Information START

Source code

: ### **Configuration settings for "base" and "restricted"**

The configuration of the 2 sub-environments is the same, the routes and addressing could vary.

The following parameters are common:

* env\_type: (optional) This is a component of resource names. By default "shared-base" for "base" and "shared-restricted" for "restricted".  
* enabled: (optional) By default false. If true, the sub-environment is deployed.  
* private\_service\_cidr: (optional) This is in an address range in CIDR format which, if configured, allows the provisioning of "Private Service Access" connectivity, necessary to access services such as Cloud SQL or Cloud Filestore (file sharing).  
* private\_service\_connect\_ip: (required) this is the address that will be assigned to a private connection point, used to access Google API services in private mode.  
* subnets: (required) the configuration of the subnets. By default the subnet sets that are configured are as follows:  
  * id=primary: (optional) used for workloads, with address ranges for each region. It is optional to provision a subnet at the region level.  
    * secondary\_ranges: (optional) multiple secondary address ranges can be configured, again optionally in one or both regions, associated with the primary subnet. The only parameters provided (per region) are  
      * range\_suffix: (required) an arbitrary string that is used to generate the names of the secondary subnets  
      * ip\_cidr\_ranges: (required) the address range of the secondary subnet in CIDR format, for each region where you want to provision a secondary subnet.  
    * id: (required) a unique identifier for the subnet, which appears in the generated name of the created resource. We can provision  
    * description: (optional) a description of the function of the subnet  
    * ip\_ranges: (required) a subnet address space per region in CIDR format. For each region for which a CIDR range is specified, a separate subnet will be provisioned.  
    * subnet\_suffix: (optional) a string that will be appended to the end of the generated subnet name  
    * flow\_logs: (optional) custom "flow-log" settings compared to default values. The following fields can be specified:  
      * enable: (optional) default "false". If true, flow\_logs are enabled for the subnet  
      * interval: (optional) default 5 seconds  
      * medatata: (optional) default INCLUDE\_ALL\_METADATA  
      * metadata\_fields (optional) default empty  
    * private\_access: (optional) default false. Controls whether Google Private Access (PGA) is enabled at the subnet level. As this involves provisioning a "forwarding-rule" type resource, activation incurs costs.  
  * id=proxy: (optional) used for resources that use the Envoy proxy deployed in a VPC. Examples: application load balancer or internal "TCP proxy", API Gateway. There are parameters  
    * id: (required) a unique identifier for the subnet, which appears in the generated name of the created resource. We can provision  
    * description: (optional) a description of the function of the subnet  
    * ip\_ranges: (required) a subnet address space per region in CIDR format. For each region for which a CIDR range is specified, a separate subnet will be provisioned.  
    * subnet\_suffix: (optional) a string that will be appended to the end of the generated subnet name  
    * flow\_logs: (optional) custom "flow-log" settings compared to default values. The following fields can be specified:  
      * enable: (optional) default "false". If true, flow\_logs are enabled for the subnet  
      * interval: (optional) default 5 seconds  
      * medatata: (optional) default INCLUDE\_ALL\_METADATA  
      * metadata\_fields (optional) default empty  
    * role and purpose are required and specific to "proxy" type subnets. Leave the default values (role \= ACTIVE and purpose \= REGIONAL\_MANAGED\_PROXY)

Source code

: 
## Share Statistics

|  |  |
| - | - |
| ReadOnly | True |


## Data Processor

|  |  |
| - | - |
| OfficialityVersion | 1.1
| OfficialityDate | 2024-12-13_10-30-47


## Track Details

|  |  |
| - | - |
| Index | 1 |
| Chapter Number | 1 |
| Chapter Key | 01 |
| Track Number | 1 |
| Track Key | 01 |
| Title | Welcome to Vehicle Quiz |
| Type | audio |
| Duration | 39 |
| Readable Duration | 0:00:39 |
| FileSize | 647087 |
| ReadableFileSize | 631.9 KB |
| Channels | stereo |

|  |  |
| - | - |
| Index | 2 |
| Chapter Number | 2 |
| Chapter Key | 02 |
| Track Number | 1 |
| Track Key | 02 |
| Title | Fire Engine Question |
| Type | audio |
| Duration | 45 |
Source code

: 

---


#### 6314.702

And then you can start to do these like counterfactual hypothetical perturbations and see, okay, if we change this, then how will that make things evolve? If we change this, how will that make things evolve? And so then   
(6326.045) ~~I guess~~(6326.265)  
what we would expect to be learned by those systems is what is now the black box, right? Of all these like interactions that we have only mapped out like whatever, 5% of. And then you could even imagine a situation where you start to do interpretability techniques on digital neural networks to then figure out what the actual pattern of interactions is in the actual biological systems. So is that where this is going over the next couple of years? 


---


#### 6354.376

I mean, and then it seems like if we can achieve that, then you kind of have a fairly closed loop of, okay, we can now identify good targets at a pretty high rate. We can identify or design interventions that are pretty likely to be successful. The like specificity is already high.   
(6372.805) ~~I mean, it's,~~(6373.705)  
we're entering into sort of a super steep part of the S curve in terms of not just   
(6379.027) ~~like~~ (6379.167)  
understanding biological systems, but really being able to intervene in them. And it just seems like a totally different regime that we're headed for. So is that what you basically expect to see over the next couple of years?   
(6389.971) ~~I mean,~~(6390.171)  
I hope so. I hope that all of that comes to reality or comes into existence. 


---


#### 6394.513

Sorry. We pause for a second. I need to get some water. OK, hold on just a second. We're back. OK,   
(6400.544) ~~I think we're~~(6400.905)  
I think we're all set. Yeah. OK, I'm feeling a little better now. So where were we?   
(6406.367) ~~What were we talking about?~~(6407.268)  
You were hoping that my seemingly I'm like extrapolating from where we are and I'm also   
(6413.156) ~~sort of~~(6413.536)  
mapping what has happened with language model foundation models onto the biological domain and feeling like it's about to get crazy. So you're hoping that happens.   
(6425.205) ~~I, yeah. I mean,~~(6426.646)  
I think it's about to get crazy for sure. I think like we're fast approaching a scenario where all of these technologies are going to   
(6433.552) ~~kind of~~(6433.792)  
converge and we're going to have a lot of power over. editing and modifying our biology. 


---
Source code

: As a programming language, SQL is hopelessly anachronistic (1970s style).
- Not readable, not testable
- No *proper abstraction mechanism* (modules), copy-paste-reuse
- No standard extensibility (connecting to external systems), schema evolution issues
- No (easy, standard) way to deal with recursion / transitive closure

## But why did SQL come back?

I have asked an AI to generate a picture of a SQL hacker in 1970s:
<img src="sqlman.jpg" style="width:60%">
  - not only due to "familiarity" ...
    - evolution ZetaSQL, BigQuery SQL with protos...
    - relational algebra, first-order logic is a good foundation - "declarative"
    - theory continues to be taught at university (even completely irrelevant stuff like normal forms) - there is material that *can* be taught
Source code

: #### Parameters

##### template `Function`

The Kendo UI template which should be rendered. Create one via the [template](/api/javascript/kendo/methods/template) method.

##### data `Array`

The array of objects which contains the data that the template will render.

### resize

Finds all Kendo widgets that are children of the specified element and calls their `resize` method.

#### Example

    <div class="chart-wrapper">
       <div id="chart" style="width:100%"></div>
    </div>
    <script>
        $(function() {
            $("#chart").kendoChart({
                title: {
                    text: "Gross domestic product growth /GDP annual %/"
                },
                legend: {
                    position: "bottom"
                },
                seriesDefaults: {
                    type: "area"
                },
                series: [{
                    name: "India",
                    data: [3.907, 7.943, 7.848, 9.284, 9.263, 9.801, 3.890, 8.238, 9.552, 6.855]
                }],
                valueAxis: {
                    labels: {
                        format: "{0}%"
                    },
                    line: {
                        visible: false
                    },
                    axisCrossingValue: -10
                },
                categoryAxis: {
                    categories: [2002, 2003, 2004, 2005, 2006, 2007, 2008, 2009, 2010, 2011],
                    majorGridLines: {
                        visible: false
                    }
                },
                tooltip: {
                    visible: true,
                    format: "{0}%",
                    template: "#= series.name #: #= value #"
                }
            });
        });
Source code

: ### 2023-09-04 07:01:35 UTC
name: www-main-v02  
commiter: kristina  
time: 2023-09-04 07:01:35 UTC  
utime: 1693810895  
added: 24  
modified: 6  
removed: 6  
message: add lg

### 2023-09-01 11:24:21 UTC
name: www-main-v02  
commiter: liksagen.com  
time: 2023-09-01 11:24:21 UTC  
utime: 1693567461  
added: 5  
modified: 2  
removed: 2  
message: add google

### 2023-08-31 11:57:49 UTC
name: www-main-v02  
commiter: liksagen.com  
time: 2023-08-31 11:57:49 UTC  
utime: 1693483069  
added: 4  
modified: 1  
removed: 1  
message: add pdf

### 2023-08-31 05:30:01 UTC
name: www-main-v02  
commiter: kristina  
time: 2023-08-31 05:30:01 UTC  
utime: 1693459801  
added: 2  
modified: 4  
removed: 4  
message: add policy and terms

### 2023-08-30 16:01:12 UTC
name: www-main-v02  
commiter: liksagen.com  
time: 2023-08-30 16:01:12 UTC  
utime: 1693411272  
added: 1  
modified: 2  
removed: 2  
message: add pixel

Information END

_Assigned task_:
Your answer should be exactly the lines of the data above, from the first through the line containing "the region level.".

_Answer section_:
Source code

: ### **Configuration settings for "base" and "restricted"**

The configuration of the 2 sub-environments is the same, the routes and addressing could vary.

The following parameters are common:

* env\_type: (optional) This is a component of resource names. By default "shared-base" for "base" and "shared-restricted" for "restricted".  
* enabled: (optional) By default false. If true, the sub-environment is deployed.  
* private\_service\_cidr: (optional) This is in an address range in CIDR format which, if configured, allows the provisioning of "Private Service Access" connectivity, necessary to access services such as Cloud SQL or Cloud Filestore (file sharing).  
* private\_service\_connect\_ip: (required) this is the address that will be assigned to a private connection point, used to access Google API services in private mode.  
* subnets: (required) the configuration of the subnets. By default the subnet sets that are configured are as follows:  
  * id=primary: (optional) used for workloads, with address ranges for each region. It is optional to provision a subnet at the region level.  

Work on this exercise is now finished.